As with Starmer’s plan, the launch’s success would ultimately need to clear two high and arguably conflicting hurdles. These are the need to sell debt at a price that represents value to the taxpayer, but at a sufficiently high yield to entice savers.

Failing the former test would leave the government open to the charge of paying over the odds for finance. On 1 July, the day after the NS&I scheme was formally announced, the UK’s Debt Management Office sold £3.5bn Treasury gilts maturing in 2025, following an auction that was more than two times’ oversubscribed.

The average accepted price – also known as the non-competitive allotment price – was 0.281 per cent, with most of the debt placed with bidders below that level.

That’s far short of the highest-paying three-year savings accounts in the market today, and helps to explain why state-owned savings bank NS&I slashed the interest rates on many of its products last November. Put simply, cheaper debt capital is available.

[Landmark coordinate records]

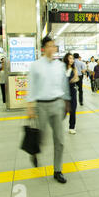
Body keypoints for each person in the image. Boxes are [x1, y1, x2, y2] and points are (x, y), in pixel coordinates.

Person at [27, 36, 71, 183]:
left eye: (54, 46)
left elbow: (64, 85)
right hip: (41, 106)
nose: (52, 48)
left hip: (57, 104)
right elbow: (31, 86)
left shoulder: (60, 65)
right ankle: (34, 152)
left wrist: (66, 102)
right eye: (49, 46)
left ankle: (57, 170)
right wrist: (30, 107)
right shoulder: (35, 65)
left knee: (59, 139)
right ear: (43, 49)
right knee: (41, 138)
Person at [63, 53, 79, 134]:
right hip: (63, 92)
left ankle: (71, 127)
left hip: (72, 91)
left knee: (73, 110)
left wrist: (74, 80)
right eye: (70, 58)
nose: (72, 60)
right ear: (66, 59)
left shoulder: (74, 69)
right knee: (63, 111)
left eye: (72, 58)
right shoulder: (62, 68)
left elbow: (77, 78)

*Work order*
Print the passage above about NS&I savings and the gilt auction again in full, word for word.

*Solution to this problem*
As with Starmer’s plan, the launch’s success would ultimately need to clear two high and arguably conflicting hurdles. These are the need to sell debt at a price that represents value to the taxpayer, but at a sufficiently high yield to entice savers.

Failing the former test would leave the government open to the charge of paying over the odds for finance. On 1 July, the day after the NS&I scheme was formally announced, the UK’s Debt Management Office sold £3.5bn Treasury gilts maturing in 2025, following an auction that was more than two times’ oversubscribed.

The average accepted price – also known as the non-competitive allotment price – was 0.281 per cent, with most of the debt placed with bidders below that level.

That’s far short of the highest-paying three-year savings accounts in the market today, and helps to explain why state-owned savings bank NS&I slashed the interest rates on many of its products last November. Put simply, cheaper debt capital is available.